The review summarizes what is currently known about biomedical factors; pelvic floor dysfunctions; cognitive, behavioral, and affective factors; and interpersonal factors. Suffice it to say that each of these areas of exploration has been shown to be a potential contributor to the end result of painful sexual experiences. Because of the complexity of any given patient's case, the authors recommend a more holistic approach to research in the future, to allow for understanding more than just the biomedical aspects of this condition.
So what's a well-intentioned clinician to do? Even the best data dealing with dyspareunia are flawed. Randomized, controlled trials are few and far between. Evidence-based medicine offers precious little insight into how best to treat that woman sitting in your office complaining of dyspareunia. The office schedule is full, and time pressures limit what can be offered. Even though this article tended to ask more questions than it answered, it does provide us with food for thought that leads us to some general guidelines which can be extrapolated to help our patients.
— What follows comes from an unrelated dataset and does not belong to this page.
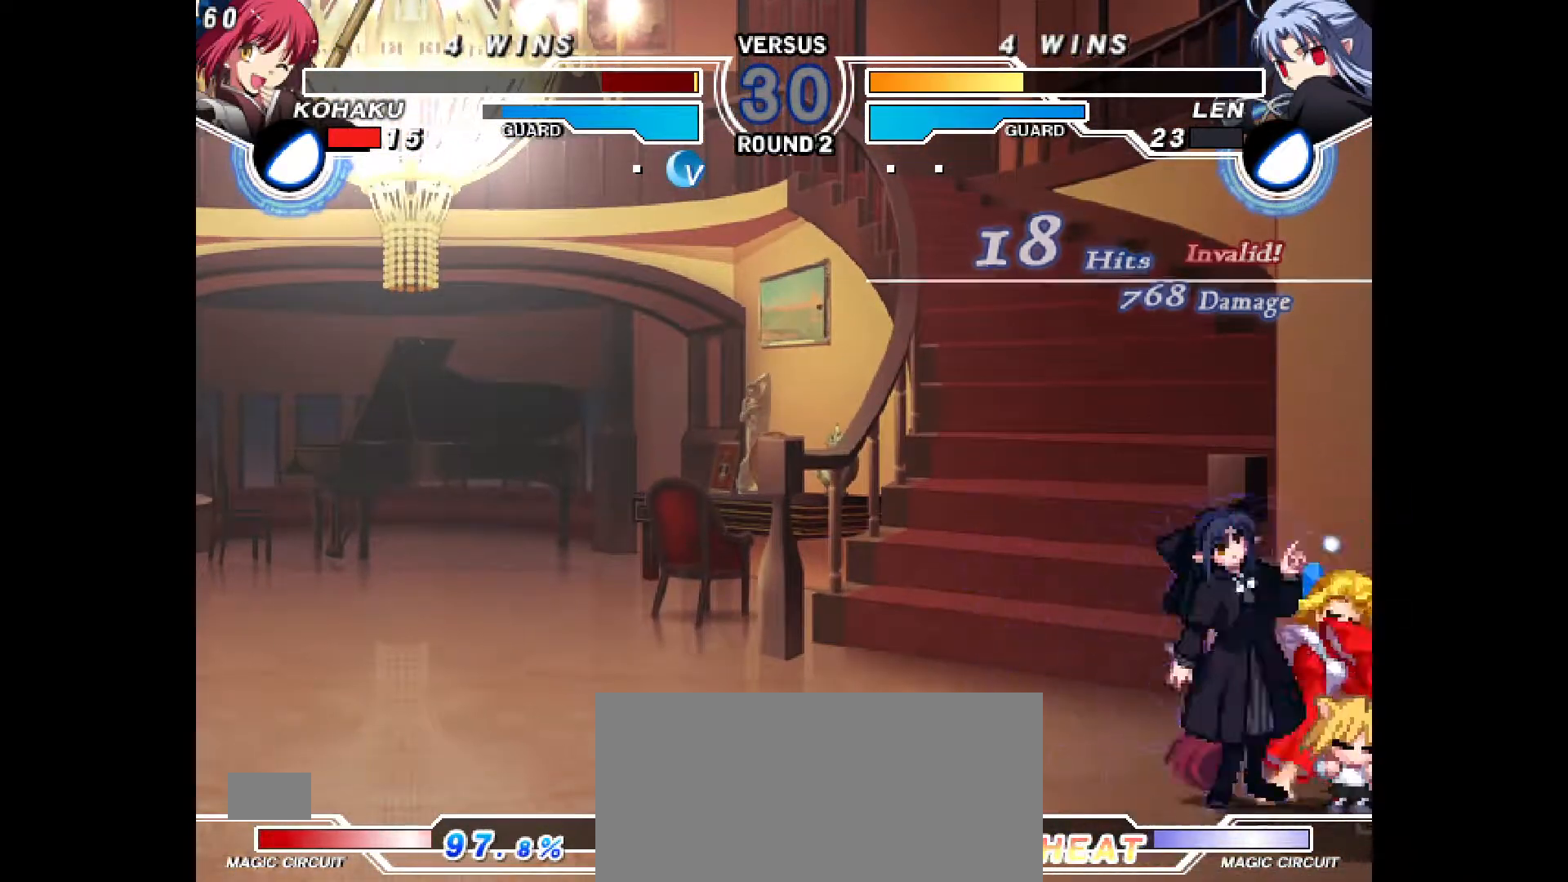
{"buttons": ["DPAD_DOWN", "DPAD_RIGHT"], "events": []}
So it takes less than 15 seconds to inquire, to open the door, to let the patient see that you consider this aspect of her health to be of significance. After all, if you didn't think it was important, why would you ask? There are three logical outcomes: 1) no issues; 2) issues that are expressed and that can be addressed now and/or at a separate visit; 3) no issues expressed, but she brings up something at a subsequent visit because she sees that you are open to this type of concern. If an issue is raised that can be addressed in an efficient fashion, doing so at the same visit makes sense. If, on the other hand, it sounds more complex requiring more time, then the patient should have her concern acknowledged, but addressed when there is more time to focus on it. This keeps the office from backing up unexpectedly. Message: It takes no time at all to take a brief sexual history.
Message: When examining, always ask the patient, "is this the pain?"
I hope that this expansive application of a brief review article gives at least one person a little more motivation to try to help one more patient a little more than he/she would have before reading this column. Don't worry about saving the world...just try to help save the next patient you see. I think you'll be surprised at how rewarding and fulfilling it can be.